Или нашли форму нажать. Комбинированный подход. В любом случае все документы уже готовы и на них стоят реальные Викины подписи. Наша батайская дива лишь закончит разыгрываемый фарс.

– Не знаю, – Игнат покачал головой, – подписав то, что вы говорите, она подписала себе смертный приговор.

– Да, правильно. Но ты ведь не знаешь путь, который ее к этому привел. Всю весну она была жива. Достаточный срок, чтобы обработать человека.

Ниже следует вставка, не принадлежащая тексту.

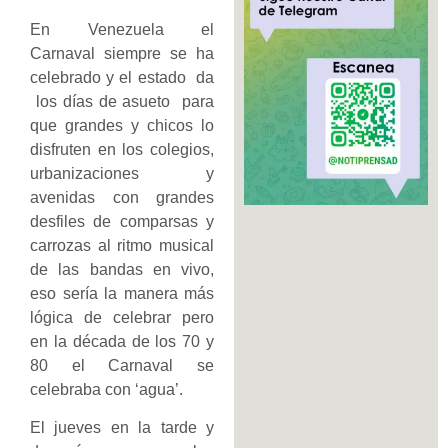
En Venezuela el
Carnaval siempre se ha
celebrado y el estado da
los días de asueto para
que grandes y chicos lo
disfruten en los colegios,
urbanizaciones y
avenidas con grandes
desfiles de comparsas y
carrozas al ritmo musical
de las bandas en vivo,
eso sería la manera más
lógica de celebrar pero
en la década de los 70 y
80 el Carnaval se
celebraba con ‘agua’.
El jueves en la tarde y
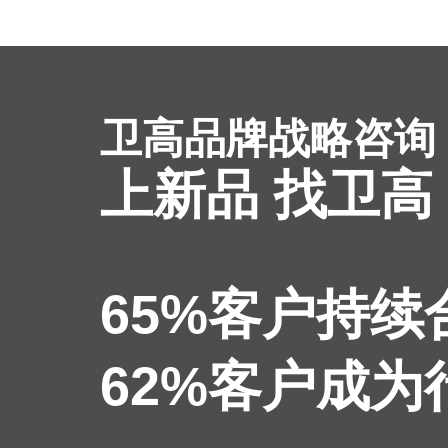
卫高品牌战略咨询
上新品 找卫高
65%客户持
62%客户成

Более того, ведь они могли совершенно официально подготовить документы раньше и придержать их: мол, вдруг человек поправится… Как это говорит твой друг Лютый, разводить и тех и тех. Публично можно поставить какие-то подписи, что называется, «ручкой без чернил». Разводка.

– Разводка…

– Да. Для каждого свой кнут и свой пря… Игнат, – неожиданно низким, тихим голосом произнесла шефиня, – а ведь… ведь… ты понимаешь? – Она медленно поднялась над столом и пристально посмотрела на Игната. – А ведь я знаю, как на нее воздействовали. Господи, какая же я дура, почему же сразу…

– Что вы «сразу»?..

– Игнат, дети! Викины дети! Вот и все, понимаешь? Господи, ведь это же тот самый фактор, который надо было учесть во всем этом с самого начала! – Она ударила кулаком по листам со схемами. – Ты ведь мог этого не знать, а я-то – непростительная дура. Ведь ее дети… Женщина, мать готова на все ради них.

Им было чем Вику прижать. И из-за детей она могла согласиться на все, что угодно. Надо срочно выяснить, где сейчас находятся Викины дети. До пресс-конференции.

– Они могли их… да нет, нет, конечно.

– Конечно, нет, Игнат. Они не могли их… нейтрализовать. Ни в коем случае. Это невозможно. И это – наша зацепка. Вероятно даже, все это время они приручали Викиных детей к тете, доброй тете, которая очень похожа на их маму.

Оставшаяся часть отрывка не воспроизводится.